Misery for patients as nurse strike looms in weeks before Christmas
More misery for patients as first national pay strike by nurses looms in weeks before Christmas
- Planned walkout is expected to cause major disruption across health services
- The ballot is the first held in Royal College of Nursing’s 106-year history
- Cabinet minister Oliver Dowden admits planned walkout will ‘have an impact’
Patients face a winter of chaos with the first national nurses’ strike likely before Christmas.
The Royal College of Nursing is due to unveil the results of its ballot on strike action later this week, but a large majority are understood to have voted for a walkout.
It is the first time the RCN has balloted all of its members for strike action in its 106-year history. More than 300,000 voted.
Hospitals will face unprecedented disruption at the hardest time of the year for the NHS, with thousands of operations potentially delayed and cancelled.
Royal College of Nurses have balloted its members for potential strike action that could cause major disruption to hospitals at the busiest time for the NHS
It comes after the NHS waiting list hit seven million last month, meaning one in every eight people in England was waiting to start routine treatment in August.
The strike will not affect emergency medicine, with nurses in A&E and intensive care exempt from the walkout.

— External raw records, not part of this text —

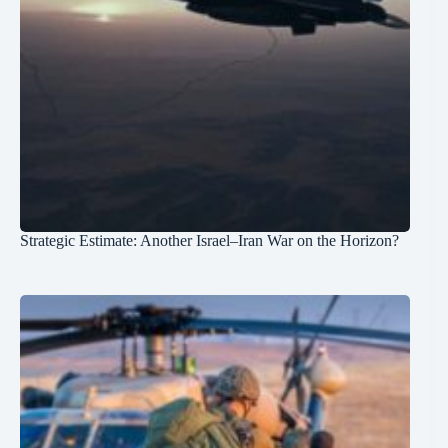
Strategic Estimate: Another Israel–Iran War on the Horizon?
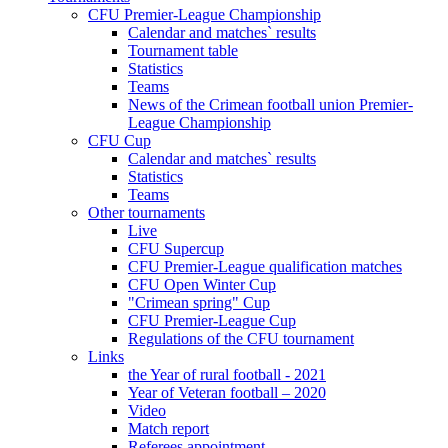
CFU Premier-League Championship
Calendar and matches` results
Tournament table
Statistics
Teams
News of the Crimean football union Premier-
League Championship
CFU Cup
Calendar and matches` results
Statistics
Teams
Other tournaments
Live
CFU Supercup
CFU Premier-League qualification matches
CFU Open Winter Cup
"Crimean spring" Cup
CFU Premier-League Cup
Regulations of the CFU tournament
Links
the Year of rural football - 2021
Year of Veteran football – 2020
Video
Match report
Referees appointment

But it will involve theatre nurses, who play a major role in operations.
That is likely to cause delays and cancellations for important planned procedures like hip and knee replacements, leaving patients already hit by the Covid backlog waiting in pain for longer.
NHS waiting list has already topped seven million with an existing backlog in patient treatment due to the pandemic
Cabinet minister Oliver Dowden said the Department of Health had ‘contingencies’ in place for a strike and would prioritise the most essential services.
He told Sky News’s Sophy Ridge on Sunday programme: ‘I would continue to urge nurses and others to resist going out on strike, even if they have voted to do so.
‘We have already agreed quite considerable support for nurses.
‘Of course, if you are in the situation where you have a large number of nurses going out on strike, of course that is going to have an impact, for example on some elective surgery and other activities.’
Cabinet minister Oliver Dowden says ‘contingencies’ are in place for the most essential services
The RCN is calling for a pay deal for its members employed by the NHS of 5 per cent above inflation, which is a total rise of around 17 per cent.
The amount offered to nurses in England and Wales by the Government, on the advice of the independent NHS Pay Review Body, is 3 per cent, or 4 per cent for an experienced nurse.
That would take the average basic annual pay for an experienced nurse on the band 5 pay scale from £32,000 to around £33,400.
This is on top of a 3 per cent pay rise in 2021, when wider public sector pay was frozen.
There have been reports of nurses using food banks, struggling to afford to travel to work, or quitting the NHS for better paid jobs in shops and hospitality.
Pat Cullen of the RCN said: ‘Huge numbers of staff – both experienced and newer recruits – are deciding they cannot see a future in a nursing profession that is not valued nor treated fairly.
‘Our strike action will be as much for patients as it is for nurses – we have their support in doing this.’
The RCN handbook says provision during the strike period should be equal to that on Christmas Day.
It did not allow strikes up until 1995, when it changed the rules to allow action so long as it was not detrimental to patients.
It balloted nurses at 300 NHS hospitals and trusts.
A spokesman for the Department of Health and Social Care said: ‘We value the hard work of NHS staff including nurses and are working hard to support them – including by giving over one million NHS workers a pay rise of at least £1,400.’